We tried to create a atmospherical stimulus for the different roles of developers and customers by using large background slides made with a beamer. That's easy but did not seem to work too good, since most participants did not look there frequently.
We used an abstract difficulty measure as estimation unit (bricks). The participants seemed to accept that easily and very seldomly spoke in terms of time instead.
Spikes should be limited. For the very small tasks we prepared (inflating balloons, sorting cards, folding paper) spikes were close to practices. This does not simulate the idea of spikes well. We should think about other tasks, that enable simulated spikes better.
Iteration time was with 180 seconds ok.
Perparation of iteration, i.e. the planning took too long (in relation).
Three iterations are too few, to learn about capacity and estimation accuracy. There always seem to be a low start, followed by a overly successful second iteration. Not until the third iteration the team capacity begins to tune to a meaningful and stable value. Hence five or even more iteration might show that behaviour better than three.
Granularity of tasks was ok. The team should be able to accomplsih at least five tasks in each iteration. Just in order to get enough data, to allow wrong estimations to compensate each other and to make use of the whole spectrum of difficulty values.
Cards should not be new, when they shall be used for building houses.
Foldings hats and boats from paper sheets is particularly nice since they can be transformed into each other easily.
For the acceptance for inflated balloons we used prepared cord chunks. It is better not to show these cords before the task is finished, because this eliminates a realistic uncertainty and risk.
Relative estimation was increasngly good. I.e. when two tasks were estimated with a certain relative difficulty, they increasingly (over the iterations) exactly took time in that relation.
Absolute estimation of capacity alternated. The values are: 8, 29, 10 (bricks).
In iteration 2 there is one task which was estimated particularly wrong (No. 06, ID 09-1). To me (HM) this seems to be a typical situation: here were four similar tasks that had been sestimated similarly and were scheduled to be done in a row. In such a situation learning effect should be included in the estimations. I.e. the tasks will eventually be accomplished more and more fastly.
The preceding notes led to the following idea (HM): The mapping from abstract estimations to expected times varies a lot. This variation may be caused by things like:
Mood of the team (optimistic, pessimistic)
Organization of tasks (repeating similar tasks in a row by the same people, parallel work etc.)

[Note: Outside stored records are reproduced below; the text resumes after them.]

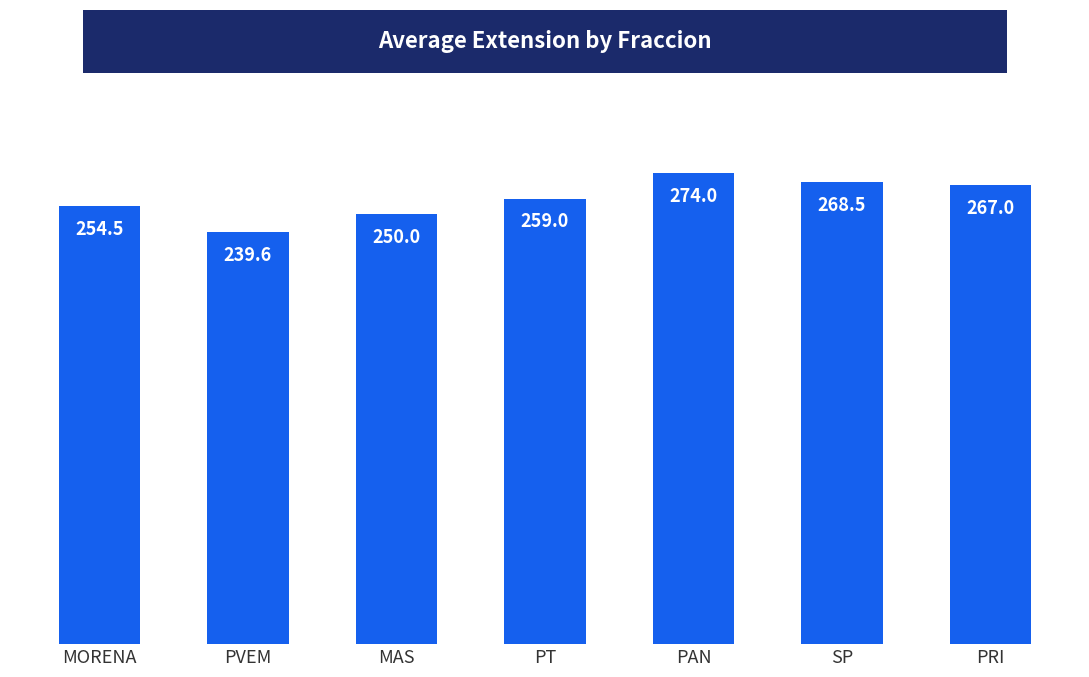

Rank the categories by value from lowest to highest.

PVEM, MAS, MORENA, PT, PRI, SP, PAN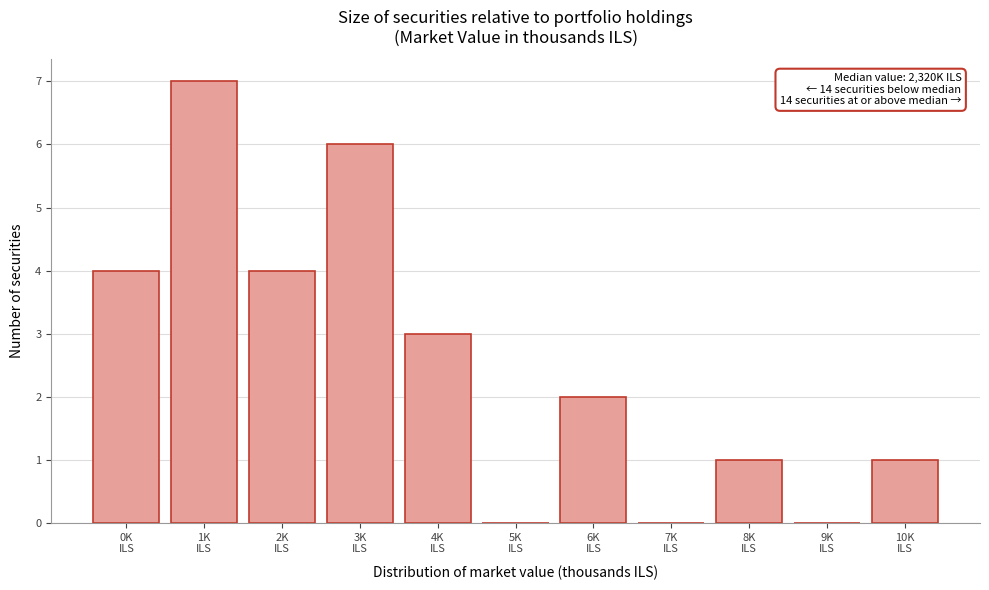

What is the greatest value displayed?

7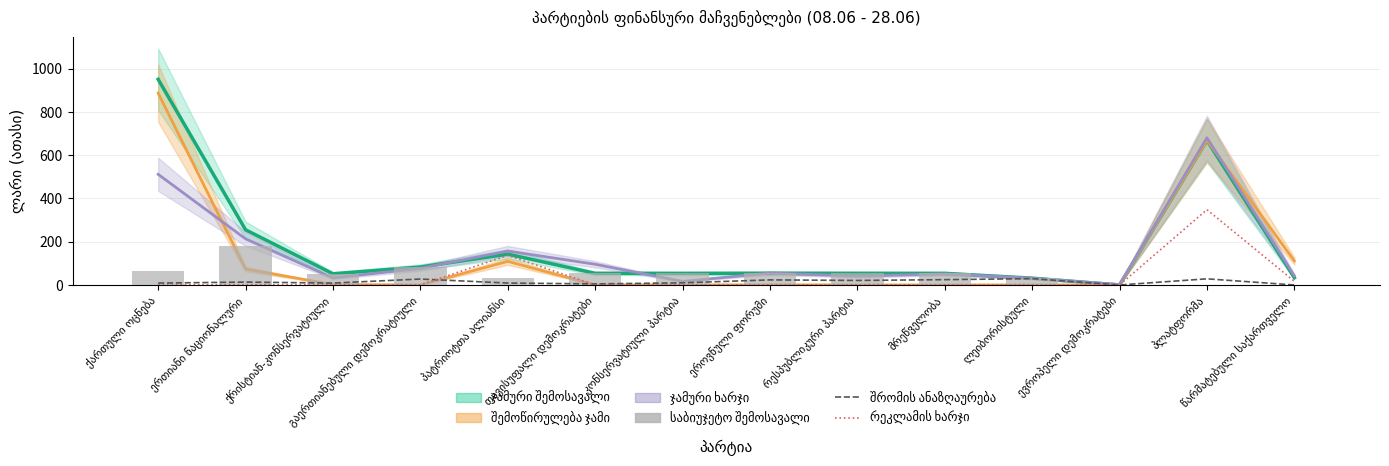

Between ქრისტიან-კონსერვატიული and ევროპელი დემოკრატები, which series saw the biggest shift?

საბიუჯეტო შემოსავალი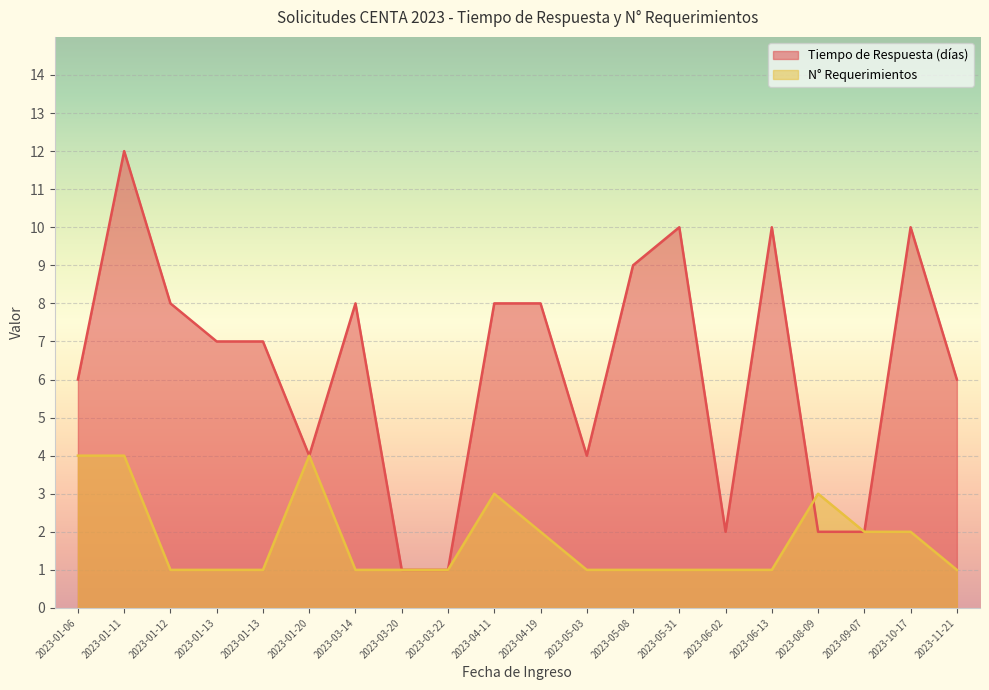

True or false: Tiempo de Respuesta (días) and N° Requerimientos cross at least once.

True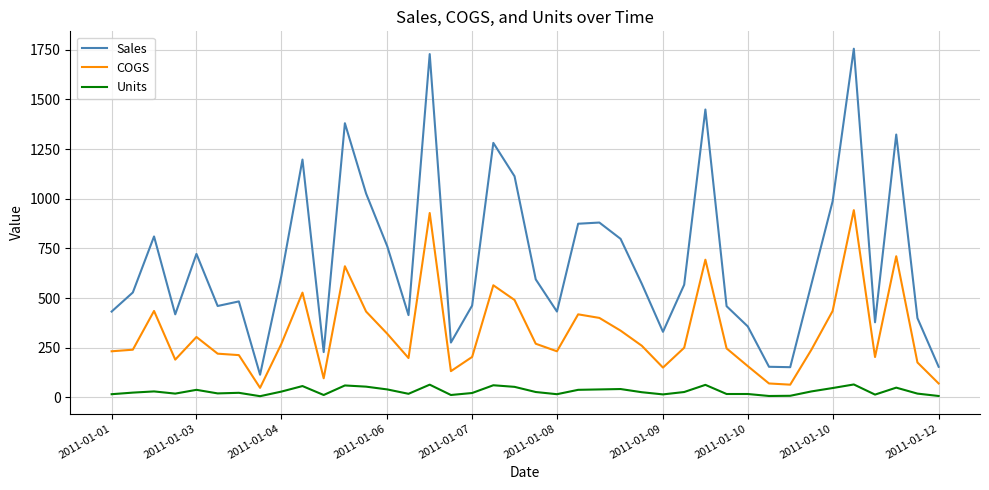

Which series has the largest total across all categories?

Sales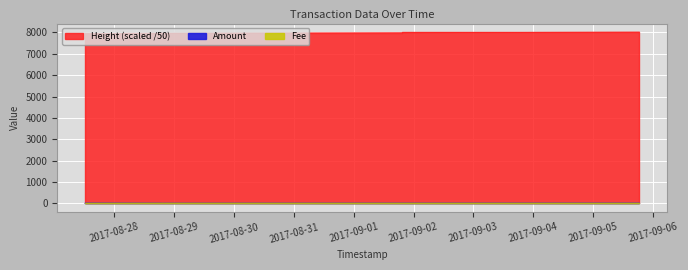

What is the average value of the Amount series?

4.6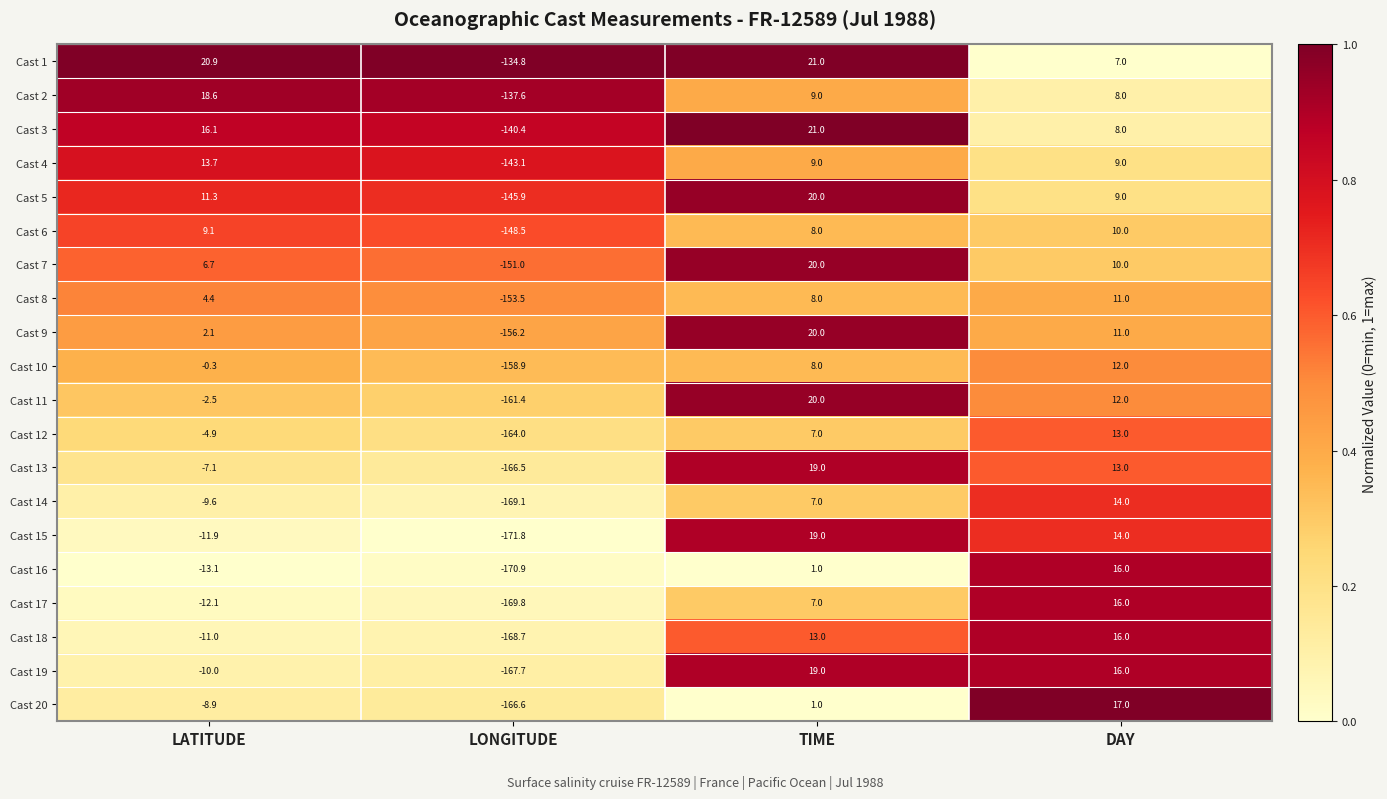

At which label is Cast 10 closest to -73?

LATITUDE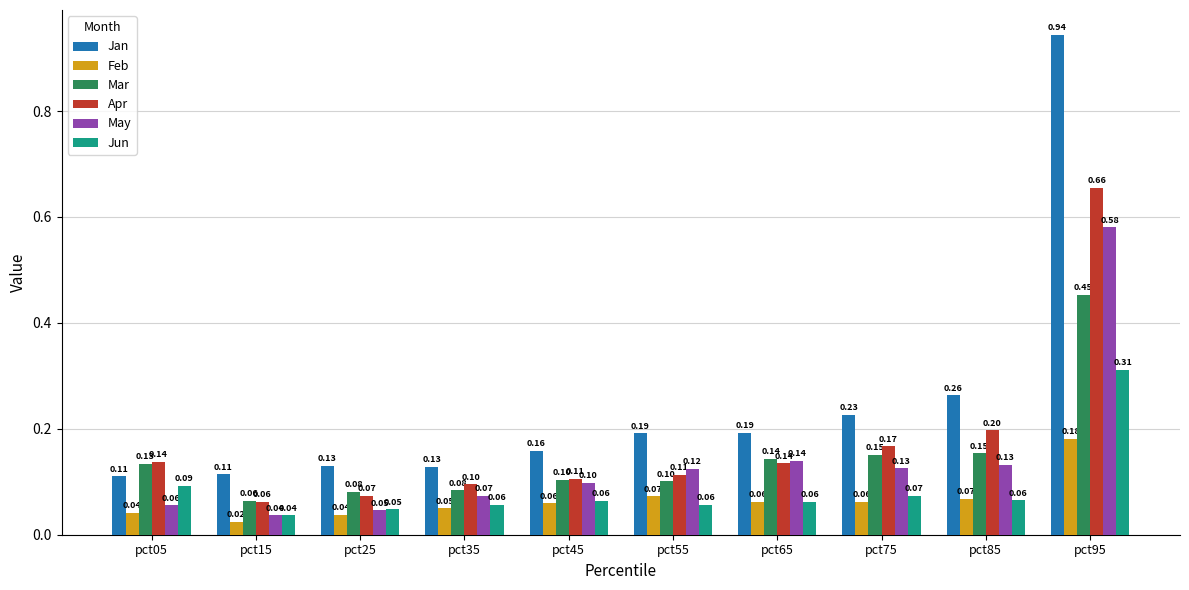

Which category has the highest value in the Jun series?

pct95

Individual strength of the people who are scheduled for the tasks.
It would be interesting to make this mapping from abstract estimations to expected times explicit and to make good predictions of it. How can we do that?
[#1] We had the intention to use the planning poker described in James W. Grenning Planning Poker. But the developers used the card intuitivley in a different way. The just sorted the story cards and put the poker cards onto the story cards. This allowed to correct the reestimation easily by moving the poker cards. Afterwards we had the impression that the planning poker would have been inappropriate for this team. It was untypically harmonic and found consensus easily.
[#2] The students themeself realized afterwards that they compared the stories within an iteration but not between iterations.
[#3] We should have a look at the data and do exact linear regression. Propably we get an very good correlation coefficient.
[#4] We should also do a linear regression with no constant summand, i.e. for linear functions through (0, 0). Looking at the picture it gives me the impression, that this might give in indicator for the team mood.
[#5] If we had another team doing the game there might have arised a slight competition. This probably would have reduced the length of the spikes.